Say on pay is a shareholder vote—typically nonbinding—on a company’s executive compensation package, allowing investors to approve or reject how top managers are paid. Think of it as a public performance review: widespread disapproval can signal poor governance, prompt changes to pay practices, attract activist investors, and influence investor confidence and share value. It matters because it gives owners a direct way to influence compensation that affects company incentives and long-term performance.
National Instrument 51-102 – Continuous Disclosure Obligations regulatory
"REPORT OF VOTING RESULTS National Instrument 51-102 – Continuous Disclosure Obligations - Section 11.3"
A Canadian securities regulation that requires publicly traded companies to keep the market informed by regularly filing financial reports and promptly announcing any important developments that could affect their share price. It’s like a rule that makes firms send both scheduled progress reports and immediate alerts about major news so investors can make timely decisions based on the same information. Complying with these obligations helps maintain fair, transparent markets and reduces surprises for investors.
Management Information Circular regulatory
"nominee directors presented in the Company’s Management Information Circular (the Circular), dated April 1, 2026."
A management information circular is a document sent to shareholders ahead of a company meeting that explains who is asking for votes, what decisions will be made, and why management recommends a particular outcome. Like an instruction booklet and argument sheet combined, it lays out details such as board nominees, executive pay, major transactions and any conflicts, helping investors decide how to vote and judge whether leadership choices could affect the company’s future value.
independent financial
"Shareholders approved the election of all eight (seven of whom are independent) of the nominee directors"
FAQ
How strongly were Precision Drilling (PDS) director nominees supported in 2026?

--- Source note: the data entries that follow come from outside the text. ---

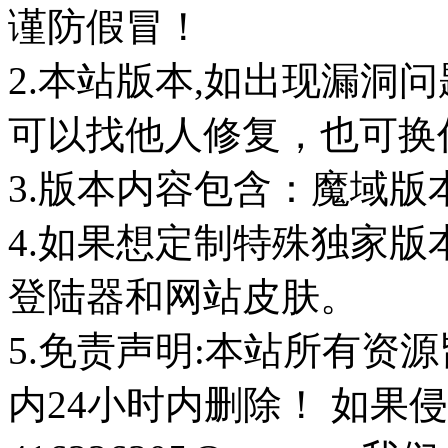
谨防假冒！
2.本站版本,如出现漏洞
可以找他人修复，也可换任
3.版本内容包含：魔域版
4.如果想定制特殊独家版
登陆器和网站皮肤。
5.免责声明:本站所有资
内24小时内删除！ 如果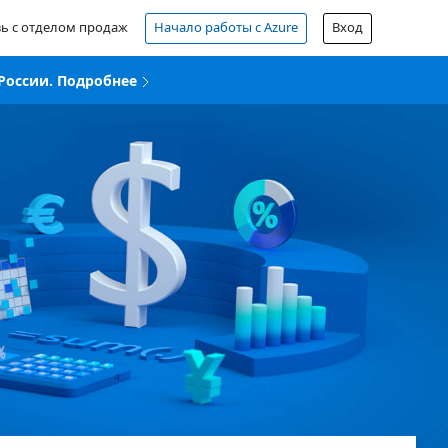
зь с отделом продаж
Начало работы с Azure
Вход
России. Подробнее
Бесплатная учетная запись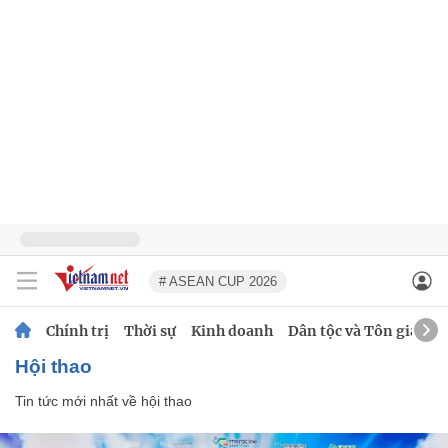
# ASEAN CUP 2026
Chính trị
Thời sự
Kinh doanh
Dân tộc và Tôn giáo
hội thao
Tin tức mới nhất về
hội thao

All eight director nominees were elected with high support. Vote results ranged from 90.52% in favour for Steven W. Krablin to 99.77% in favour for David W. Williams, indicating broad shareholder backing for the board slate presented in the circular.
What were the Say on Pay results for Precision Drilling (PDS) in 2026?
The advisory vote on executive compensation received 95.33% of votes in favour and 4.67% against. This non-binding Say on Pay outcome indicates shareholders largely endorsed the company’s stated approach to compensating executives for the period covered by the circular.
How many independent directors were elected to Precision Drilling (PDS)’s board in 2026?
Shareholders elected eight directors, seven of whom are identified as independent in the company’s disclosure. All eight nominees listed in the April 1, 2026 Management Information Circular received majority support and will serve until their successors are elected or appointed.
Where can investors find full 2026 voting results for Precision Drilling (PDS)?
Full voting results for all matters considered at the 2026 annual meeting will be filed on SEDAR+ and EDGAR Next. These filings provide detailed breakdowns of votes for, against, and withheld for each resolution and nominee director.